TASK DESCRIPTION
What do the lines say from the one containing "part: (77, 388) -> (100, 411), size x0.71" to the end of the records? Restate them word for word, and only those.

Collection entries
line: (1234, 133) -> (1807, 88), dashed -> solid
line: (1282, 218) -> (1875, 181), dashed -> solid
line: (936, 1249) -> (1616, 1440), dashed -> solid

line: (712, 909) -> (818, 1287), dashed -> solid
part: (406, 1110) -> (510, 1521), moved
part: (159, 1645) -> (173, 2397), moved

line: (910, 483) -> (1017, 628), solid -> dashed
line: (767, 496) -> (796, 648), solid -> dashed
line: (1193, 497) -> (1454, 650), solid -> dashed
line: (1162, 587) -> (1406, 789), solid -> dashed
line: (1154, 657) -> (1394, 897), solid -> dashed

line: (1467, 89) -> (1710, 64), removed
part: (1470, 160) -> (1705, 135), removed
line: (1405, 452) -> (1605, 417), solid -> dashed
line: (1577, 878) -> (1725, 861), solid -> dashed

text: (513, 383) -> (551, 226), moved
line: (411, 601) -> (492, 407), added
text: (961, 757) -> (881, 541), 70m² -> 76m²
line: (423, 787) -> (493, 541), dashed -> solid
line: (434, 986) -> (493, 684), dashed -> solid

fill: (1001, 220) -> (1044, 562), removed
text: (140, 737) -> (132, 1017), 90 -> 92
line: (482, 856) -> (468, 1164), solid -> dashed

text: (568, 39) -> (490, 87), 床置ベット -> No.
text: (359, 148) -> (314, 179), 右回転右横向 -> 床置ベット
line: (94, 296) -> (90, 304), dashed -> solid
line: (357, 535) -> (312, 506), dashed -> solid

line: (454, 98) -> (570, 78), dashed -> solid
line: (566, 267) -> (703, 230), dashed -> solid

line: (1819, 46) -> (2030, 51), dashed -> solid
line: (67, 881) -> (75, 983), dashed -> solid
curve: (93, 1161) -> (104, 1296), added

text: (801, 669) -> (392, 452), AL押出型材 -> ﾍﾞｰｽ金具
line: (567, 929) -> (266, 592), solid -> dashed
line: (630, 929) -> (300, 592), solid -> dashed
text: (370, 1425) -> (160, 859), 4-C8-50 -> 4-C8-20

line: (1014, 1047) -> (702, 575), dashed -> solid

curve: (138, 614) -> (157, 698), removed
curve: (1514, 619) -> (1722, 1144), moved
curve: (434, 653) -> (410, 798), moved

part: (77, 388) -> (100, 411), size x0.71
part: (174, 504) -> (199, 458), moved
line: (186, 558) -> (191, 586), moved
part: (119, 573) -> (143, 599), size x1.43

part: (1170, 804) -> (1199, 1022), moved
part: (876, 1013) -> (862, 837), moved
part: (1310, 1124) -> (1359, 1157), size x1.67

YOUR SOLUTION
part: (77, 388) -> (100, 411), size x0.71
part: (174, 504) -> (199, 458), moved
line: (186, 558) -> (191, 586), moved
part: (119, 573) -> (143, 599), size x1.43

part: (1170, 804) -> (1199, 1022), moved
part: (876, 1013) -> (862, 837), moved
part: (1310, 1124) -> (1359, 1157), size x1.67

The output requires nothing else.